Earlier I wrote a post where you can customize VScode with 3rd party extensions such as MultiCommand, and CommandRunner .
Recently I opened the magic box of vscode tasks. I will walk though some super helpful workflow I used to do daily in emacs and hoped they exists in vscode.
Custom Tasks
For project level custom tasks, open .vscode/tasks.json
. These tasks are only available in current project.
For user custom tasks, go to command palette (F1
), type user tasks
. These tasks are available across projects.
Quick Switch to Git Main branch
This is a common workflow i do daily, so i can’t stand to use mouse to click. Goto tasks.json . The following task defins a simple task that quickly switch to main
{
"version": "2.0.0",
"tasks": [
{
"label": "To Main",
"command": "git checkout main",
"type": "shell",
"problemMatcher": []
}
]
}
Quick creation of git branch with custom prefix.
I like to prefix my git branches with whou/1016/
, that is my username and the month and date. This way i can quickly organize my branch and never run out of one time branch names such as quickfix
bugfix
.
Go to your tasks.json
, i choose the user level one.
{
"version": "2.0.0",
"tasks": [
{
"label": "Create Branch",
"command": "git checkout -b whou/$(date +'%m%d')/${input:branch-base}",
"type": "shell",
"problemMatcher": []
}
],
"inputs": [
{
"id": "branch-base",
"description": "branch name to create",
"type": "promptString"
}
]
}
here i define custom task backed by a shell command:
(date +%m%d)
gives me the current month and dateinput:branch-base
is defined in theinputs
section where i prompt user for input.
Invoking this by hitting F1
and type run tasks
, then pick the Create Branch, which will prompt you for a branch base, prefix it with username and month/date, then create it in a terminal.
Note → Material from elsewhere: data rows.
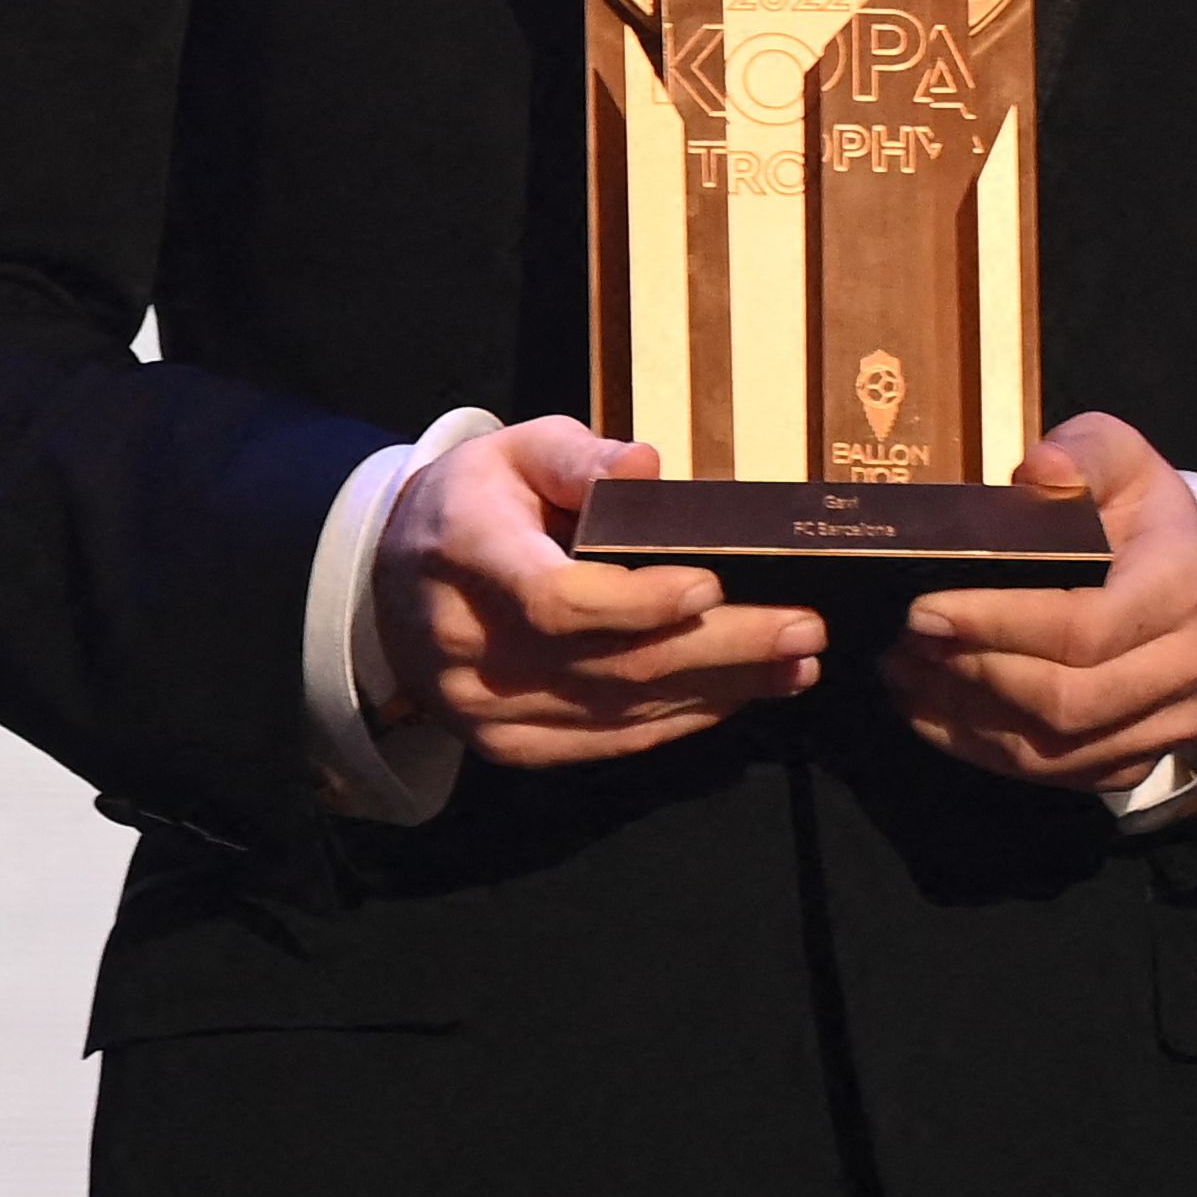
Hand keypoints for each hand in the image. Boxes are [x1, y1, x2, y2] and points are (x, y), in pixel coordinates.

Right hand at [372, 415, 825, 766]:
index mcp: (467, 554)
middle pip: (608, 662)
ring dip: (718, 690)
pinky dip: (679, 720)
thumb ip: (577, 456)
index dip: (637, 602)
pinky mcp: (509, 747)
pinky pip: (607, 742)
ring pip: (618, 710)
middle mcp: (471, 646)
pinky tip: (738, 696)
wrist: (393, 582)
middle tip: (803, 629)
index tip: (711, 582)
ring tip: (795, 664)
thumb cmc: (473, 502)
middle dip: (719, 648)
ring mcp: (485, 710)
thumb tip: (645, 468)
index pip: (555, 597)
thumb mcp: (513, 450)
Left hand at [880, 412, 1196, 794]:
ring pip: (1055, 752)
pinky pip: (1056, 775)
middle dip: (972, 675)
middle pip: (1067, 701)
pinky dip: (985, 752)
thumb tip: (1034, 472)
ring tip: (901, 676)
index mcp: (1180, 586)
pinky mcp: (1138, 758)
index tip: (924, 609)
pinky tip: (933, 713)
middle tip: (902, 645)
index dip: (997, 625)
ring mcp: (1166, 724)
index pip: (1085, 627)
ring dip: (965, 720)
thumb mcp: (1122, 458)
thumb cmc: (1149, 514)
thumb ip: (1081, 453)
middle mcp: (1185, 667)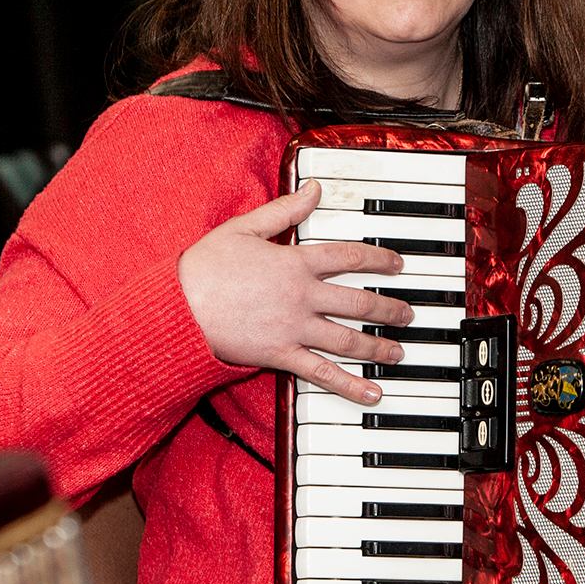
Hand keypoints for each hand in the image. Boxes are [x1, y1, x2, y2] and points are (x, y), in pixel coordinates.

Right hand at [178, 179, 412, 402]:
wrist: (176, 308)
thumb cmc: (204, 267)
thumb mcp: (244, 227)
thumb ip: (284, 210)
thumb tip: (315, 189)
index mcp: (295, 262)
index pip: (350, 257)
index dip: (380, 259)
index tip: (398, 265)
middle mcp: (303, 296)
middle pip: (359, 301)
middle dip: (389, 308)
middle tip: (408, 314)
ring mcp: (295, 328)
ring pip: (349, 339)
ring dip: (379, 346)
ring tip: (399, 351)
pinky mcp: (282, 356)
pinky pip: (323, 374)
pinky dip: (351, 386)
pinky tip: (373, 394)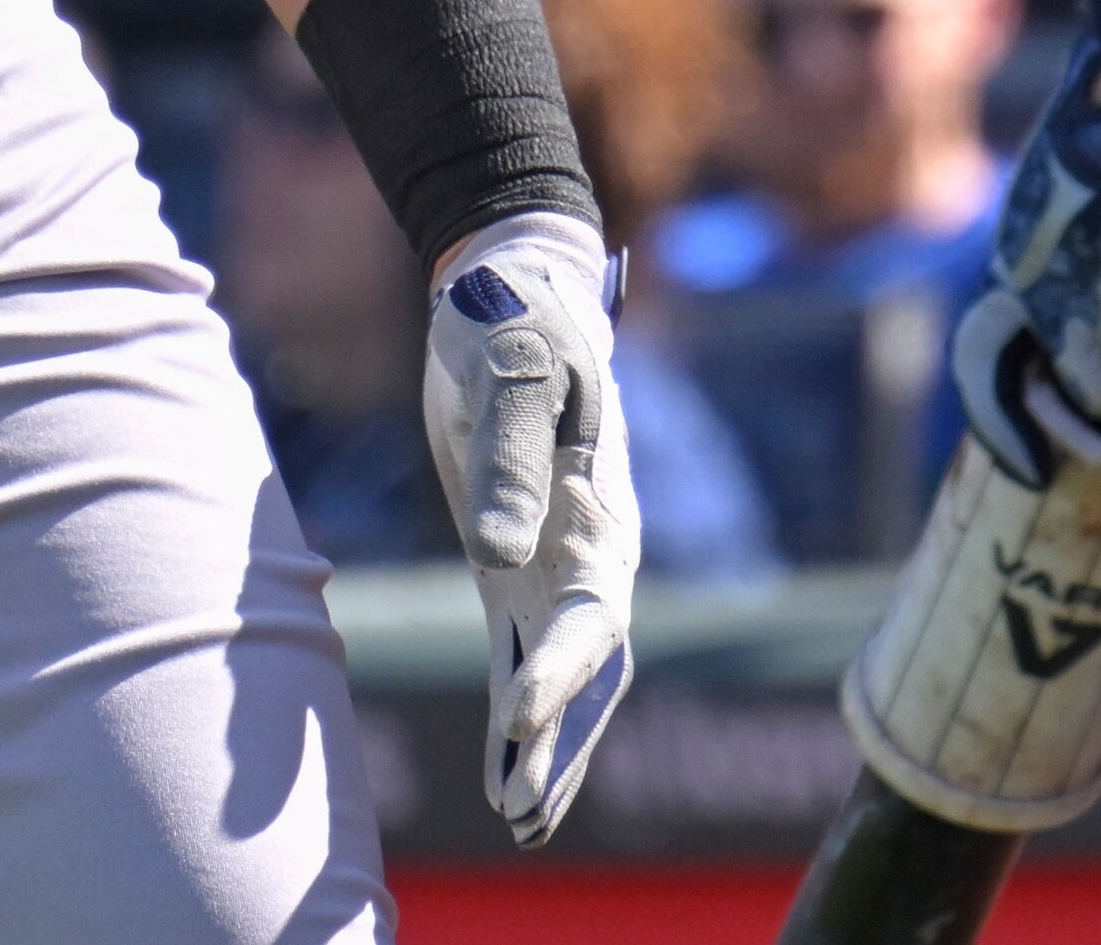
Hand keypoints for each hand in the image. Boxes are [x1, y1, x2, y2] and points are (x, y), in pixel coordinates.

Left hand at [418, 213, 636, 844]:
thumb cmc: (516, 318)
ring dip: (545, 739)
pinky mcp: (513, 555)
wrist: (508, 282)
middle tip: (525, 810)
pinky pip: (519, 644)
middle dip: (564, 737)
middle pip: (591, 663)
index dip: (560, 671)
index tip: (518, 717)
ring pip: (561, 668)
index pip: (594, 612)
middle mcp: (590, 544)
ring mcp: (554, 553)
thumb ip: (512, 463)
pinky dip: (511, 702)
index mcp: (602, 505)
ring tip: (517, 818)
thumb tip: (501, 558)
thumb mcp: (513, 373)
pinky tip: (497, 759)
Quick open or create pull request for current branch
Once you are done coding, you need to create PR. VScode GIT extension requires multiple clicks: open git view, open branches, find the right branch, click the create pull request icon.
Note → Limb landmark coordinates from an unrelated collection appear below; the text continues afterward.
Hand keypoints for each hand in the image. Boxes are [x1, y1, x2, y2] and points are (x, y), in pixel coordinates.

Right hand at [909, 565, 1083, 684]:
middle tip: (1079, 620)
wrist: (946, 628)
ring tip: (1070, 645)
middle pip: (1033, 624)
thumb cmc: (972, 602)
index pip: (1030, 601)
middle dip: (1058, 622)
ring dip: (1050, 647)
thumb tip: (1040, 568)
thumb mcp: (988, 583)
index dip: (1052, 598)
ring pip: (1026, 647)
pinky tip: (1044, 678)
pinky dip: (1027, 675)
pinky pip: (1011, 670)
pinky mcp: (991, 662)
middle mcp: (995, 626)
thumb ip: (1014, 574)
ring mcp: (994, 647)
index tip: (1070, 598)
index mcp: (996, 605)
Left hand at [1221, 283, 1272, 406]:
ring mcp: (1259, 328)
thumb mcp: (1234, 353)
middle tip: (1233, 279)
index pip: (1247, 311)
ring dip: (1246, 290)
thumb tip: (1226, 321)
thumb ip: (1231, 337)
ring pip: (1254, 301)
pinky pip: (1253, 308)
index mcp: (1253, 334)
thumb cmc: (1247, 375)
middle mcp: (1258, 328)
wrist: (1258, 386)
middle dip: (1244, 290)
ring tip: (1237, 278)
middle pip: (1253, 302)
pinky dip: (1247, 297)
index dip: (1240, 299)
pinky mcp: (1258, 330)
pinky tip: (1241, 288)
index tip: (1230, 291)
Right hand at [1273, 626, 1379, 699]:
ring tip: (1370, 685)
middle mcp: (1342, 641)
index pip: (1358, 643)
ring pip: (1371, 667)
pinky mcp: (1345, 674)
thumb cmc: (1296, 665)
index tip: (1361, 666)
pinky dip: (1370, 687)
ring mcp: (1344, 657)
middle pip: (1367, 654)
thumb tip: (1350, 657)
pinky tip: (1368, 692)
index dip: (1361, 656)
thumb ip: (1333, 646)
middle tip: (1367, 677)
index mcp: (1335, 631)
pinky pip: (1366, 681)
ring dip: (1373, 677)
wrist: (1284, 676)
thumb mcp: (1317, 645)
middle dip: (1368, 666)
Thankfully you can go to https://github.com/<owner>/<repo>/pull/<branch-name>
and lands in a pull request view or create pull request view.
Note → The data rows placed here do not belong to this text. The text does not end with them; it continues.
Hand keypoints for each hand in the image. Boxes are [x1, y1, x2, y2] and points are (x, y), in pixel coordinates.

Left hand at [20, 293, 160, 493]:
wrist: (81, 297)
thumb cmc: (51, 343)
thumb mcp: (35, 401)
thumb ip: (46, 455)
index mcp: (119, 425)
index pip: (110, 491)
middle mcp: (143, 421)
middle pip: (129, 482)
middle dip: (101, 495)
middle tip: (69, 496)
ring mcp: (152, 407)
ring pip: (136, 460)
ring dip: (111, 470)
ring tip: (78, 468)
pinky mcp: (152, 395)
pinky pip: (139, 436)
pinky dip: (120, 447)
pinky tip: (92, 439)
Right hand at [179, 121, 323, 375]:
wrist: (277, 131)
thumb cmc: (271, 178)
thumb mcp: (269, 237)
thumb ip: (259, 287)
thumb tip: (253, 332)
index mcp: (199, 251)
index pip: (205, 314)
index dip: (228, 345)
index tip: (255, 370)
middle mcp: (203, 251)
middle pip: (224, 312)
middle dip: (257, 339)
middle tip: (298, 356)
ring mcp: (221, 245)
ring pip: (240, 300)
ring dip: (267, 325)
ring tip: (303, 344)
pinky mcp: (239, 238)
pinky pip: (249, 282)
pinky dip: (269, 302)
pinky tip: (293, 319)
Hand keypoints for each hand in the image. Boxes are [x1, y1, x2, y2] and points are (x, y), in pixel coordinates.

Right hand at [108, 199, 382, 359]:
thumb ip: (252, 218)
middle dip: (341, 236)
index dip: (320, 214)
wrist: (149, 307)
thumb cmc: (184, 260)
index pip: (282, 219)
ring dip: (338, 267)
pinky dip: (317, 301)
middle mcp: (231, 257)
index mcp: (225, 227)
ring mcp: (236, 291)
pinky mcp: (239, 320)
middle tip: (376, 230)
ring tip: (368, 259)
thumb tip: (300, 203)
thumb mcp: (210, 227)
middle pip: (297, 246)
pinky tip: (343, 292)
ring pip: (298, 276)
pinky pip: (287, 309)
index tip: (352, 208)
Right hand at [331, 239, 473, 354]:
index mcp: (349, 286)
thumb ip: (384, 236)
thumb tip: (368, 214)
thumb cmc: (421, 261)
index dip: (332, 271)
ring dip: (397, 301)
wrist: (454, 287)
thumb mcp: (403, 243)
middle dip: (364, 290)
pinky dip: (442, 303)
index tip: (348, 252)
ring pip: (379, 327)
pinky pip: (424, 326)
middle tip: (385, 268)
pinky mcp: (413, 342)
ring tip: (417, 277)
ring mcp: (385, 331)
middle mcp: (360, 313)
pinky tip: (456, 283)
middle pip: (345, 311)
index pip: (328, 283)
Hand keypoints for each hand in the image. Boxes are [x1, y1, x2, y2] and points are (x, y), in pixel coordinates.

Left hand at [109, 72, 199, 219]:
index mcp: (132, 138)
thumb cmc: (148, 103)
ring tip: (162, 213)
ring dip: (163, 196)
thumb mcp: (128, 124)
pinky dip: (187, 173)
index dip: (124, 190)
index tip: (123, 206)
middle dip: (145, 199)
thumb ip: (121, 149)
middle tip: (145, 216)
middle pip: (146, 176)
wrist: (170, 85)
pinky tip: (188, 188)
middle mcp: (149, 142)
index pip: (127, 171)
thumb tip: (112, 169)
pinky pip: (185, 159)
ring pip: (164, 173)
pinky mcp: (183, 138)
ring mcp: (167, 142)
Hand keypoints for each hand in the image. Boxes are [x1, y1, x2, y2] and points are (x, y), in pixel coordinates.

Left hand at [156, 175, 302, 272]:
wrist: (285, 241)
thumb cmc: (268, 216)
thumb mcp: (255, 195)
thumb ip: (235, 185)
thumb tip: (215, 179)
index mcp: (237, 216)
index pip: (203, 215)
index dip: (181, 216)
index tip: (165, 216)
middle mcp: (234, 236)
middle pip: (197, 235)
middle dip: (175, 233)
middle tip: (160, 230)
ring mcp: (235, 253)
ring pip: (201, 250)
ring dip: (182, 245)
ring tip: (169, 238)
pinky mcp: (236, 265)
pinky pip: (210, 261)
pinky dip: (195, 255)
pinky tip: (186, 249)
The following task opens the URL in browser:
{
"version": "2.0.0",
"tasks": [
{
"label": "Currnet PR",
"command": "open https://$(git config --get remote.origin.url | sed -E 's|^git@(.*):(.*)/(.*)\\.git$|\\1/\\2/\\3|')/pull/$(git rev-parse --abbrev-ref HEAD)",
"type": "shell",
"problemMatcher": []
}
]
}
Conclusion:
Since the tasks can be powered by shell command, the potential is unlimited. You can even write python scripts and invoke it with python...
.
Custom tasks fills the gap of quick customization of my IDE, like what i used to do a lot in my emacs.